Когда они переехали в эту квартиру, он сначала предложил Ксении ту комнату, которая потом стала его кабинетом. Она была квадратная и казалась самой уютной. Но Ксения выбрала себе для спальни другую, побольше и выходившую окнами не во двор, а на улицу Горького. Она очень радовалась, что они будут жить на улице Горького, и в первый год после того, как переехали, любила вставлять в разговор. «Нам совсем недалеко, мы прямо тут, на улице Горького». Или: «От нас, с улицы Горького, рукой подать до всех театров!» Или что-нибудь еще в том же духе…
Его и самого ошарашило, когда ему тогда, в тридцать восьмом году, дали эту квартиру.
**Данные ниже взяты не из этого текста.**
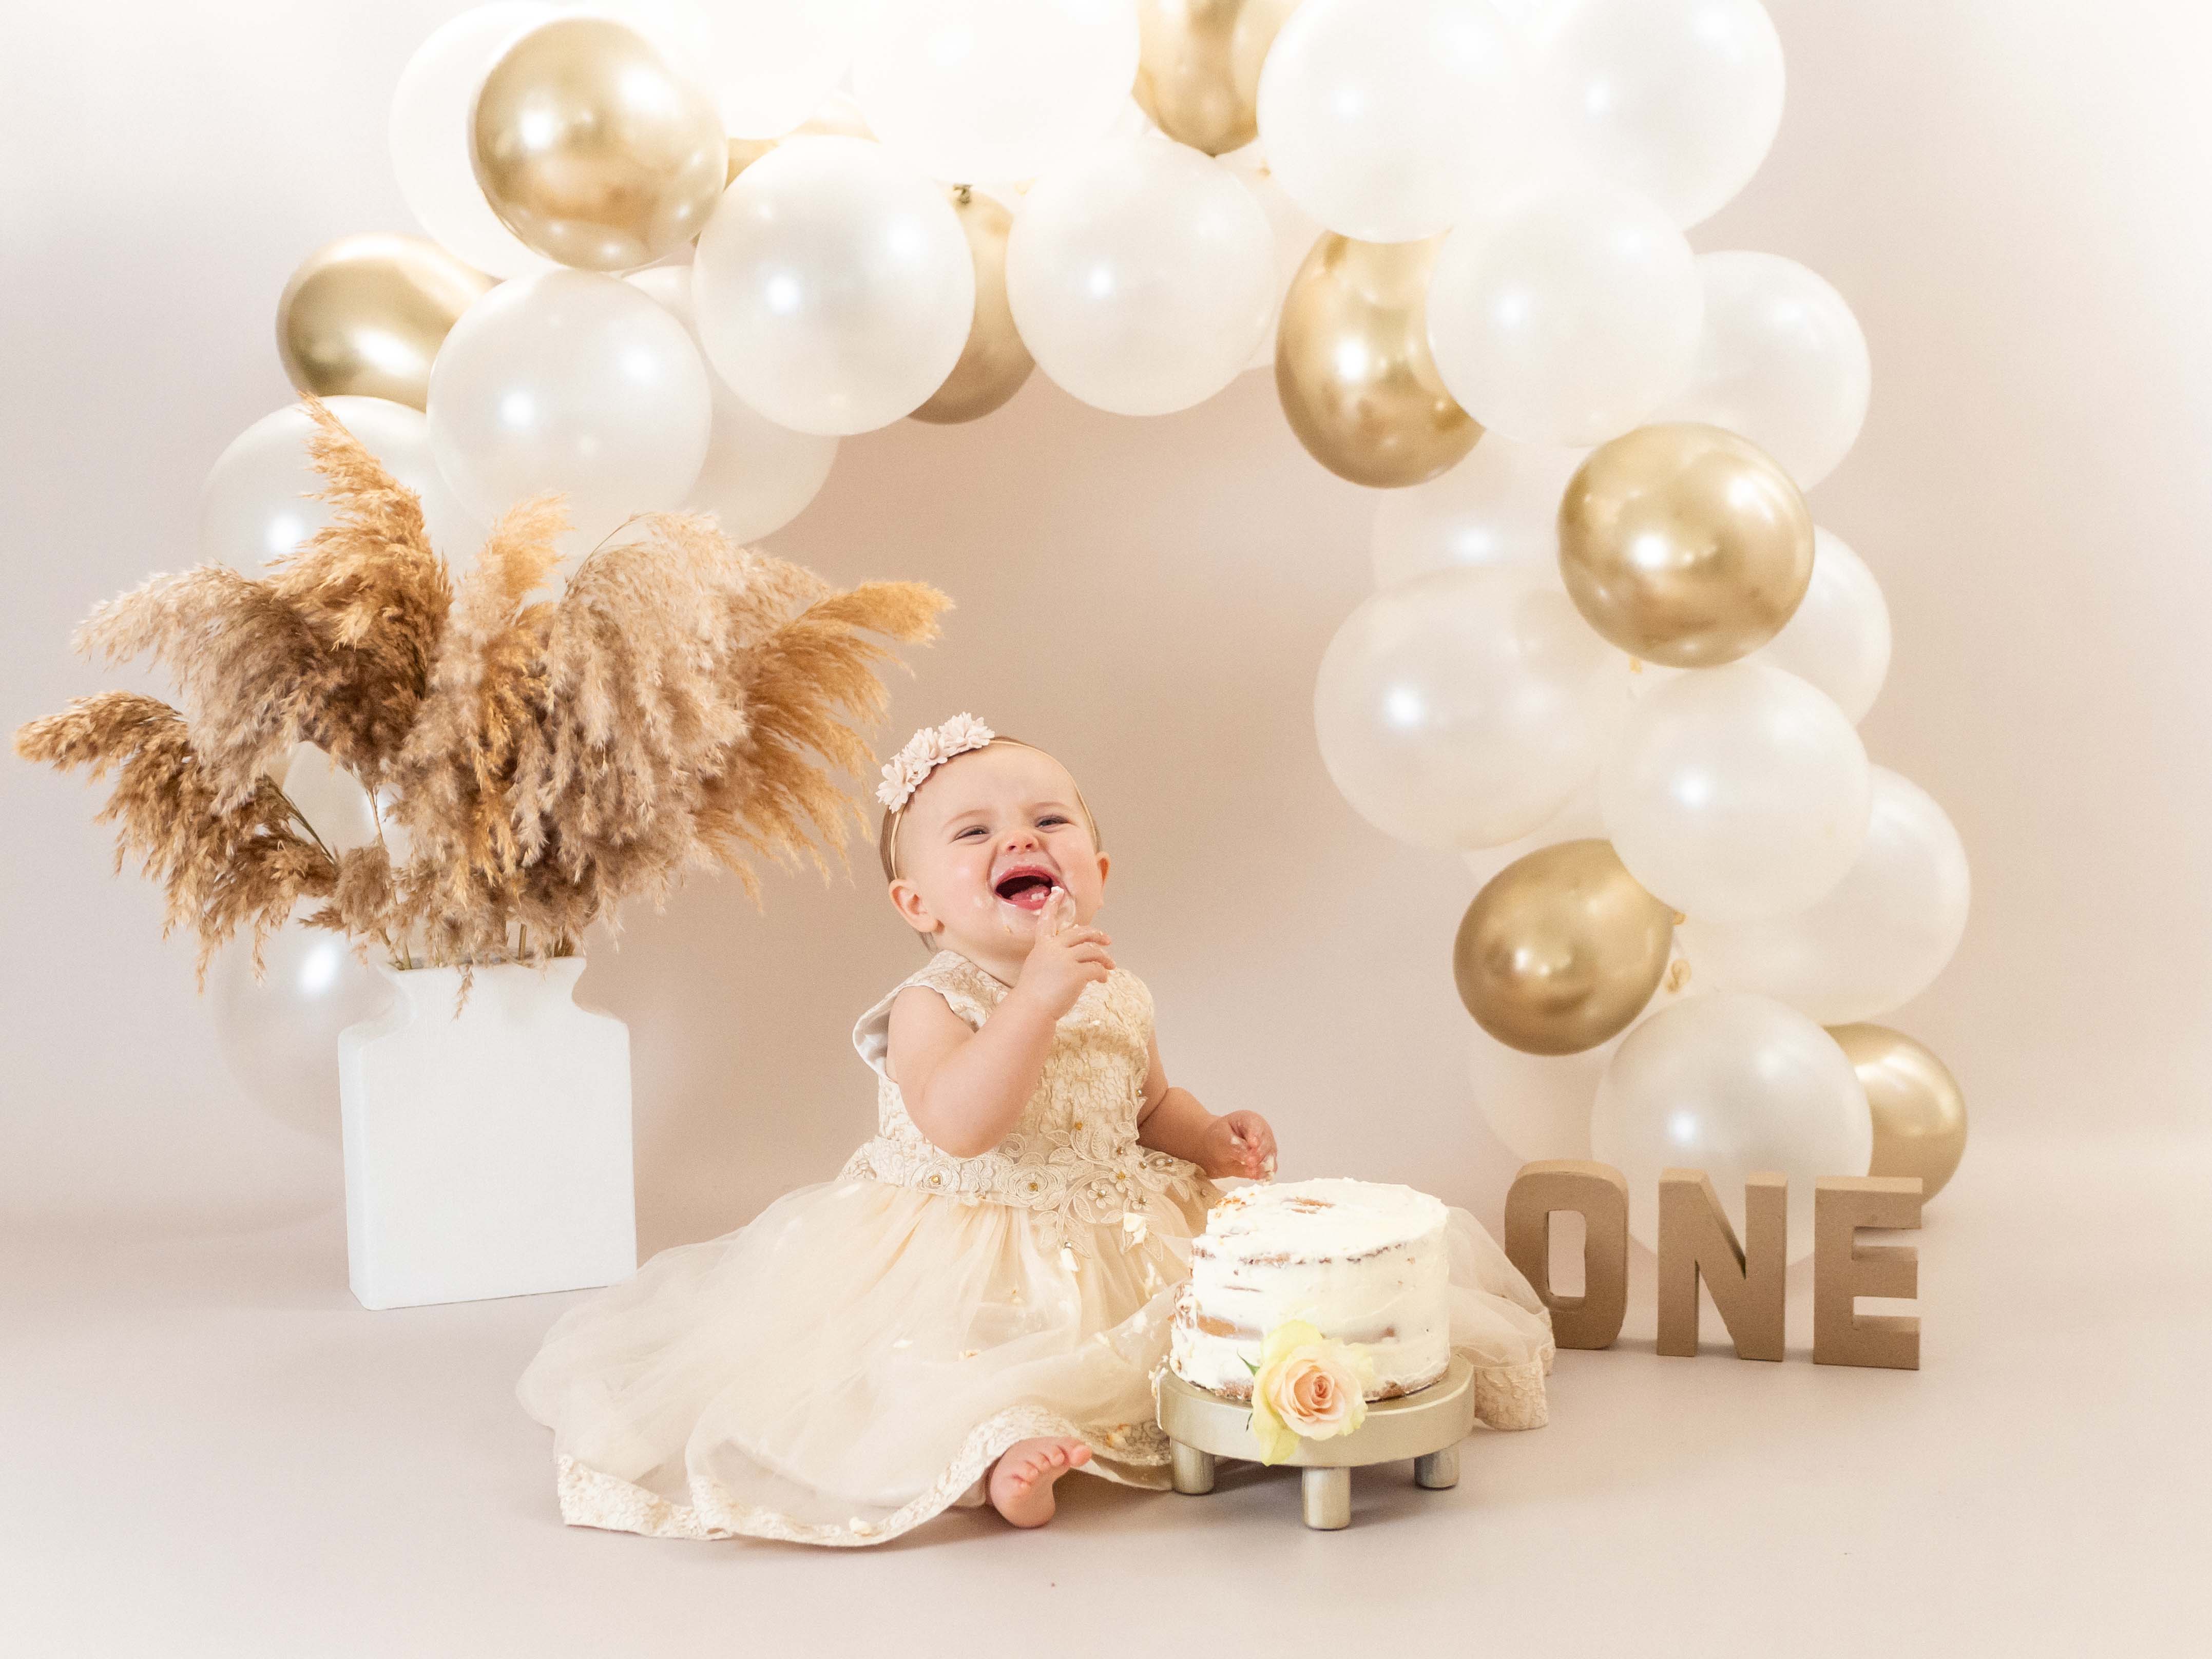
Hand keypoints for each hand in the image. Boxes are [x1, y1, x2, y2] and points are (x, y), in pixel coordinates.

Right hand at [1011, 888, 1112, 1019]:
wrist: (1031, 1009)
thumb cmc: (1033, 995)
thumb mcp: (1037, 969)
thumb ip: (1052, 959)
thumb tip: (1072, 959)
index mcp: (1042, 947)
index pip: (1046, 921)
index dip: (1052, 905)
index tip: (1058, 891)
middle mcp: (1054, 949)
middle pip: (1080, 933)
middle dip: (1096, 935)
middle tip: (1107, 940)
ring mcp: (1065, 960)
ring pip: (1092, 951)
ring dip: (1104, 958)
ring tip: (1110, 966)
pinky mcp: (1077, 973)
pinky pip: (1096, 968)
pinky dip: (1102, 973)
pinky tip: (1103, 979)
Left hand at [1197, 1110, 1276, 1180]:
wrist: (1217, 1149)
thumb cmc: (1219, 1138)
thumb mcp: (1221, 1138)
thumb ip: (1235, 1146)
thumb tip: (1249, 1157)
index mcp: (1250, 1120)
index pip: (1255, 1126)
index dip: (1255, 1135)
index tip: (1253, 1144)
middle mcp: (1263, 1133)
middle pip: (1266, 1143)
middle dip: (1259, 1154)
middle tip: (1251, 1162)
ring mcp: (1267, 1147)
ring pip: (1270, 1157)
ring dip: (1263, 1166)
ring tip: (1252, 1173)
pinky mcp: (1267, 1161)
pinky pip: (1269, 1168)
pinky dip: (1264, 1174)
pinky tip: (1257, 1178)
Сначала «Знак Почета» за участие в экспедиции, снимавшей со льдины папанинцев, а еще через неделю, после одиннадцати лет жизни втроем в одной комнате в Сокольниках, вдруг эта квартира, по комнате на каждого.
– Идем, буду тебя кормить, – неслышно войдя в комнату и сзади положив ему на плечи руки, сказала дочь.
– Сейчас…
– О чем ты думаешь?
– Вспоминаю, как мы когда-то переезжали в эту квартиру…
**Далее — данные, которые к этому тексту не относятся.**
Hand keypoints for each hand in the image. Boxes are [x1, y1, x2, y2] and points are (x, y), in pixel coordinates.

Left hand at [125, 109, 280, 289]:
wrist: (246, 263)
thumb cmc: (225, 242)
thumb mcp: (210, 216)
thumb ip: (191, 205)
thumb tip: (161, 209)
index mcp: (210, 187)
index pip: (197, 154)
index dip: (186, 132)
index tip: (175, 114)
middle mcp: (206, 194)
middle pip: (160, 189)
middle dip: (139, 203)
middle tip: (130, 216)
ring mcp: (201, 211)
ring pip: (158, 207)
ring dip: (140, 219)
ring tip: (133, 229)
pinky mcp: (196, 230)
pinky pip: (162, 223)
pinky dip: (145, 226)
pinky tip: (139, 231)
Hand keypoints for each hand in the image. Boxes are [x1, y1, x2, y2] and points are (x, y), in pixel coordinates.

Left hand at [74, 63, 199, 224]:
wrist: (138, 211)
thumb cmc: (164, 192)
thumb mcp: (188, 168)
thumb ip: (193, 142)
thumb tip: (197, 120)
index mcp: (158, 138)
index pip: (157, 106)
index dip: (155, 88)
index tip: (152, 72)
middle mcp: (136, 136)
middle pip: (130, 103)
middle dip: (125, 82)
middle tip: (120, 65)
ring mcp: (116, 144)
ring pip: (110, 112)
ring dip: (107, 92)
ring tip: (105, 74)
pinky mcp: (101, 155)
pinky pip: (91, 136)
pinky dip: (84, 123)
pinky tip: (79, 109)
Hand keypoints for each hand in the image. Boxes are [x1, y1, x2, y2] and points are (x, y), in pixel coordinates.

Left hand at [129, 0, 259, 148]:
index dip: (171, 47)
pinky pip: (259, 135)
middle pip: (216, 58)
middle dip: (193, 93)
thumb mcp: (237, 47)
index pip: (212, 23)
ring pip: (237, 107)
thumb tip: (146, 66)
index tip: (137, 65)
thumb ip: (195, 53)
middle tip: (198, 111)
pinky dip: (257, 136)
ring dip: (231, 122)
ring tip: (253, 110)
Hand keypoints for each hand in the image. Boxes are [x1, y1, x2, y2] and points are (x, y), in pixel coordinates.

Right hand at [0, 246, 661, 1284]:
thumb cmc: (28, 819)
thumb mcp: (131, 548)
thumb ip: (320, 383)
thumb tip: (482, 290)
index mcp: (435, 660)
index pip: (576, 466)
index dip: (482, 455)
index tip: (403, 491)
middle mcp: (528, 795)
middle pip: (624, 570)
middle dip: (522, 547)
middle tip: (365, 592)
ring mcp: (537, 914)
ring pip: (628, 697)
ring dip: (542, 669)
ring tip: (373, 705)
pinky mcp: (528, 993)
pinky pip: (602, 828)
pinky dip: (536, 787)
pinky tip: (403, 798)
– Я пока убирала, ни о чем не думала, – сказала она. – Только думала, чтобы все поспеть. Терла и терла, мыла и мыла. А потом, когда вчера
– Я тоже запомнил, – сказал Лопатин. – Не одна ты тут в потолок смотрела…
Он пошутил, не поняв, что она собирается сказать ему что-то важное. А она, не заметив или не захотев заметить его, шутки, повторила:
– Я ее очень хорошо запомнила. И пока вчера не заснула, смотрела на нее и думала: неужели у нас дома все не могло быть иначе? Неужели правда, так с самого начала и не могло быть иначе? – повторила она с тоской.
– Не знаю, – ответил ей Лопатин. – Как – иначе? Что под этим понимать? Если бы, например, я из-за своей близорукости записался в белобилетчики и уехал не на войну, а в эвакуацию вместе с вами, то твоя мама не ушла бы? Не знаю, может быть, и так. Во всяком случае, когда я собирал вещи, у меня мелькнуло в голове что-то похожее.
– Неужели ты уже тогда думал об этом? – прервала его Нина.
– Нет, думал я совсем о другом: сколько буду добираться до Минска. Но твоей маме стало плохо, она не поехала на вокзал, и у меня возникло дурное предчувствие. А кроме предчувствия, ничего не было.
– Ну, ты не мог иначе, но мама же, мама же могла иначе! Она же могла остаться в Москве!
– Остаться в Москве она не могла, во всяком случае, после пятнадцатого октября, когда всех жен у нас в редакции отправили в эвакуацию. Другое дело, что вы с ней могли бы оказаться в эвакуации в одном месте, а не в разных.
– А я, например, не жалею, что все так вышло, – с вызовом сказала Нина.
– Верю. Но кроме догадок, что могло и чего не могло быть, есть и другой способ размышлений о прошлом: что мы сделали правильно и что неправильно? Думаю, что твоя мама, уехав в эвакуацию отдельно от тебя, поступила неправильно. И это единственное, за что я ее осуждаю.
– А с тобой она поступила правильно, когда бросила тебя? Это, по-твоему, правильно?
– Я не хотел возвращаться к этому разговору, – сказал Лопатин. – Но раз уж заговорили, договорим до конца. Бросить можно ребенка, калеку, беспомощного старика. Человека, который здоров и находится в здравом уме и твердой памяти, не бросают, от него уходят. Иногда он этому пробует помешать, иногда – нет. Я не пробовал.
Он думал; что она спросит – почему? – но она не спросила, спросила другое:
– Ты сейчас не хотел бы, совсем не хотел бы, чтобы мама вернулась к тебе обратно?
– Нет, не хотел бы.
– А когда она только что ушла, когда ты меня вызвал летом к себе? Ты был такой печальный. Ты и тогда не хотел, чтобы она вернулась обратно? Ты мне тогда правду сказал, когда я тебя спрашивала?
– Правду. Веселого было мало. Но чтоб обратно – нет, и тогда не хотел.
– Я очень рада, – воскликнула она с поразившим его воодушевлением. – Я переживала за тебя, когда получала от нее письма, что у нее все хорошо! А ты никогда не писал мне этого. И мне было обидно за тебя, когда я думала, что у нее все хорошо, а ты в это время хочешь, чтобы она вернулась к тебе. Я несколько раз собиралась тебя спросить. Но как об этом – в письме? Верно?